*Exercise objective:* Could you retype every line of text in the material below, character for character, leaving the pictures out of your answer?

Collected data
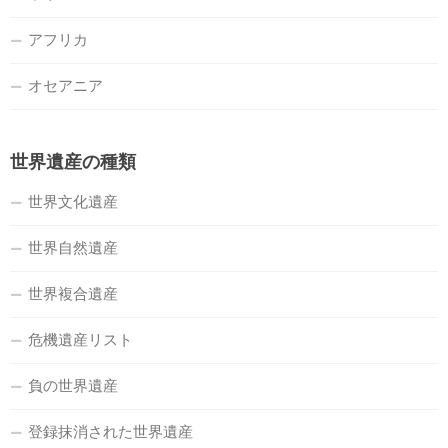
アフリカ
オセアニア
世界遺産の種類
世界文化遺産
世界自然遺産
世界複合遺産
危機遺産リスト
負の世界遺産
登録抹消された世界遺産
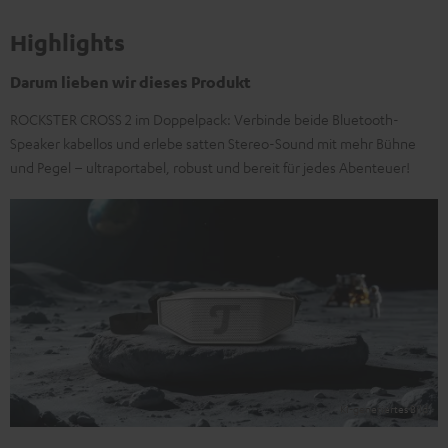
Highlights
Darum lieben wir dieses Produkt
ROCKSTER CROSS 2 im Doppelpack: Verbinde beide Bluetooth-
Speaker kabellos und erlebe satten Stereo-Sound mit mehr Bühne
und Pegel – ultraportabel, robust und bereit für jedes Abenteuer!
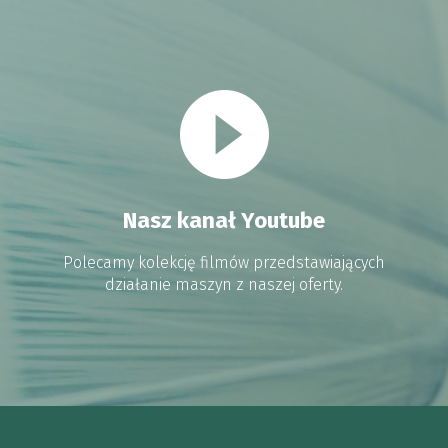
Nasz kanał Youtube
Polecamy kolekcję filmów przedstawiających
działanie maszyn z naszej oferty.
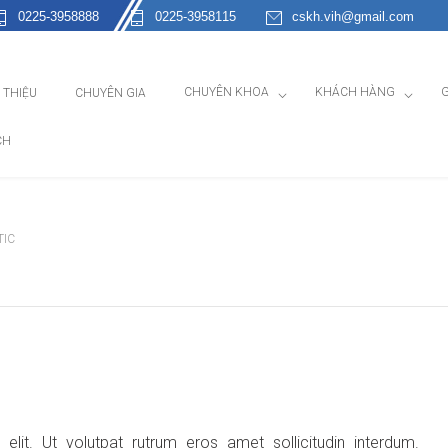
0225-3958888
0225-3958115
cskh.vih@gmail.com
CHUYÊN KHOA
KHÁCH HÀNG
G
I THIỆU
CHUYÊN GIA
CH
TIC
lit. Ut volutpat rutrum eros amet sollicitudin interdum.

*Response below:*
アフリカ
オセアニア
世界遺産の種類
世界文化遺産
世界自然遺産
世界複合遺産
危機遺産リスト
負の世界遺産
登録抹消された世界遺産
Highlights
Darum lieben wir dieses Produkt
ROCKSTER CROSS 2 im Doppelpack: Verbinde beide Bluetooth-
Speaker kabellos und erlebe satten Stereo-Sound mit mehr Bühne
und Pegel – ultraportabel, robust und bereit für jedes Abenteuer!
Nasz kanał Youtube
Polecamy kolekcję filmów przedstawiających
działanie maszyn z naszej oferty.
0225-3958888
0225-3958115
cskh.vih@gmail.com
CHUYÊN KHOA
KHÁCH HÀNG
G
I THIỆU
CHUYÊN GIA
CH
TIC
lit. Ut volutpat rutrum eros amet sollicitudin interdum.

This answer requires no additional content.